Currently, I try to assign certain properties of a comparison group (i.e.: mean income) to each individual in my microdata sample. The comparison groups are defined by some other observables (gender, region) and generated by other individuals. So far, I coded:
egen com_group = group(gender region)
bysort com_group: egen com_income = mean(income)
This works so far, but, this way raises two issues:
As the mean is calculated for all individuals in a certain group and the current observation is part of her own group, its own income counts for the calculation of mean income of own reference group. This might raise a (little) bias. This problem seems minor compared to problem 2.
I would prefer to assign the average income of less static groups. More concrete, I’m thinking about generating comparison groups of type group(gender region age+-5years). So, this running age brackets can’t be solved in the above mentioned way as each observation of a different age has a different age bracket. This information can’t be saved in one variable like “ref_group” before. My idea was to loop over all observations and generate observation specific reference groups. But, I don’t really know how to do this…
Will this give you what you want? I have not checked details. I will add some explanation later.

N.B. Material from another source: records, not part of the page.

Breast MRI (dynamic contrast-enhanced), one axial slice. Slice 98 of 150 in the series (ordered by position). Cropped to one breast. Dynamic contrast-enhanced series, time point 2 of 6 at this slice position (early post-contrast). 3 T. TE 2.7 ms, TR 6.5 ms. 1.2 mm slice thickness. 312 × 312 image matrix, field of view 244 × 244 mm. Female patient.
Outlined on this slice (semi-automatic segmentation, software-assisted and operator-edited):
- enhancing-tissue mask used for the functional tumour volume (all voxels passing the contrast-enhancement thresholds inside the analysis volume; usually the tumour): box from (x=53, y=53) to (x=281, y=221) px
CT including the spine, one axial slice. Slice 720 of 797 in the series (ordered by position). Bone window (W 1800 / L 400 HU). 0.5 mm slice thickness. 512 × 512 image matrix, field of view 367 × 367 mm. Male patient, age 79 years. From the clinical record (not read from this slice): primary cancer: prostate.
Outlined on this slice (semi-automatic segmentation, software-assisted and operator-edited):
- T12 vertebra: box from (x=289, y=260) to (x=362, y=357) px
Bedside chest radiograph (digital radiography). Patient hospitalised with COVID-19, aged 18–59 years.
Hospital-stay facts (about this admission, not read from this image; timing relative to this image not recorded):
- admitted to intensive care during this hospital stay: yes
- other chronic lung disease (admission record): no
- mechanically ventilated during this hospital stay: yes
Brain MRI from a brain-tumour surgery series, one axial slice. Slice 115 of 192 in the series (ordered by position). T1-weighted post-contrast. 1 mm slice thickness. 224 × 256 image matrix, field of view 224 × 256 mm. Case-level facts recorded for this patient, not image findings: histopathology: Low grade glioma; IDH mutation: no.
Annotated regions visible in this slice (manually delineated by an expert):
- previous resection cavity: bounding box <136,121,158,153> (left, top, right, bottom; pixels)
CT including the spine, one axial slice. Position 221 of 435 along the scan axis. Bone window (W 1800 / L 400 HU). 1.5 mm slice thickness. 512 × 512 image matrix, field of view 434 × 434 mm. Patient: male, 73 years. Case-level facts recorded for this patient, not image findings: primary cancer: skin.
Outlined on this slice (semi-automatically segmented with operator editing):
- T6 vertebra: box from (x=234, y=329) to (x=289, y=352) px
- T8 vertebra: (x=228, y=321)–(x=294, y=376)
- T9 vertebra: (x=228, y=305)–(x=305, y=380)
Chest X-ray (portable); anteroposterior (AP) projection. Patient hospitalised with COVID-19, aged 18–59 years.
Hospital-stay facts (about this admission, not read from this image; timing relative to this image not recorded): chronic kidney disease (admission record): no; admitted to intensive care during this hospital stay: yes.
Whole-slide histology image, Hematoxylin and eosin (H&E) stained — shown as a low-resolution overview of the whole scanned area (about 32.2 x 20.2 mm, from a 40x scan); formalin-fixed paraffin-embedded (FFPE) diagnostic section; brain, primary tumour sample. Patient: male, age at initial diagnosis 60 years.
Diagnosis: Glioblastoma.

In this example, the range for age
is +/- 1 and the grouping variable is race
clear all
set more off
*----- example data -----
input ///
idcode age race wage
45 35 1 10.18518
47 35 1 3.526568
48 35 1 5.852843
1 37 2 11.73913
2 37 2 6.400963
9 37 1 10.49114
36 37 1 4.180602
7 39 1 4.62963
15 39 1 16.79548
20 39 1 9.661837
12 40 1 17.20612
13 40 1 13.08374
14 40 1 7.745568
16 40 1 15.48309
18 40 1 5.233495
19 40 1 10.16103
97 40 2 19.92563
22 41 1 9.057972
24 41 1 11.09501
44 41 1 28.45666
98 41 2 4.098635
3 42 2 5.016723
6 42 1 8.083731
23 42 1 8.05153
25 42 1 9.581316
99 42 2 9.875124
4 43 1 9.033813
39 44 1 9.790657
46 44 1 3.051529
end
sort age idcode
list, sepby(age)
*----- what you want -----
gen mwage = .
levelsof race, local(lrace)
forvalues i = 1/`=_N' {
foreach j of local lrace {
summarize wage if ///
inrange(age, age[`i']-1, age[`i']+1) /// age condition
& race == `j' /// race condition
& _n != `i' /// self-exclude condition
, meanonly
replace mwage = r(mean) if race == `j' in `i'
}
}
list, sepby(age)
If Stata is too slow with your database, then you can do it with Mata. Here is my attempt at it (I'm only starting to use it):
clear all
set more off
*----- example data -----
sysuse nlsw88
expand 2
*----- what you want -----
egen gro = group(race industry) // grouping variables
* Get number of groups
summarize gro, meanonly
local numgro = r(max)
* Compute upper limits for groups
forvalues i = 1/`numgro' {
summarize gro if gro == `i', meanonly
local countgro `countgro' `r(N)'
}
/*
sort group and bracking var. sort in Stata so Mata results
can be posted back to Stata using only -getmata-
*/
sort gro age
* Take statistic and bracking variables to Mata
putmata STVAR=wage BRVAR=age
mata:
/*
Get upper limits of groups from Stata.
Not considered good style. See Mata Matters: Macros, Gould (2008)
*/
UPLIM = tokens(st_local("countgro"))
UPLIM = runningsum(strtoreal(UPLIM)) // upper limits of groups
/*
For example, in the following observation ranges, each line
shows lower and upper limits:
1-11
12-23
24-28
29-29
*/
ST = J(rows(STVAR), 1, .)
for (i = 1; i <= cols(UPLIM); i++) {
if (i == 1) {
ro = 1
}
else {
ro = UPLIM[i-1]+1
}
co = UPLIM[i]
STVARP = STVAR[|ro\co|] // statistic variable
BRVARP = BRVAR[|ro\co|] // bracket variable
STPART = J(rows(STVARP), 1, 0)
for (j = 1; j <= rows(BRVARP); j++) {
SMALLER = BRVARP :>= BRVARP[j] - 1
LARGER = BRVARP :<= BRVARP[j] + 1
STPART[j] = ( sum(STVARP :* SMALLER :* LARGER) - STVARP[j] ) / ( sum(SMALLER :* LARGER) - 1 ) //division by zero gives . for last group with only one observation
}
ST[|ro\co|] = STPART // stack results
}
end
getmata mwage=ST
keep wage race industry gro age mwage
sort gro age wage
//list wage gro age matawage, sepby(gro)
Mata is formidable with loops; a database with 15.000 observations takes only a few seconds.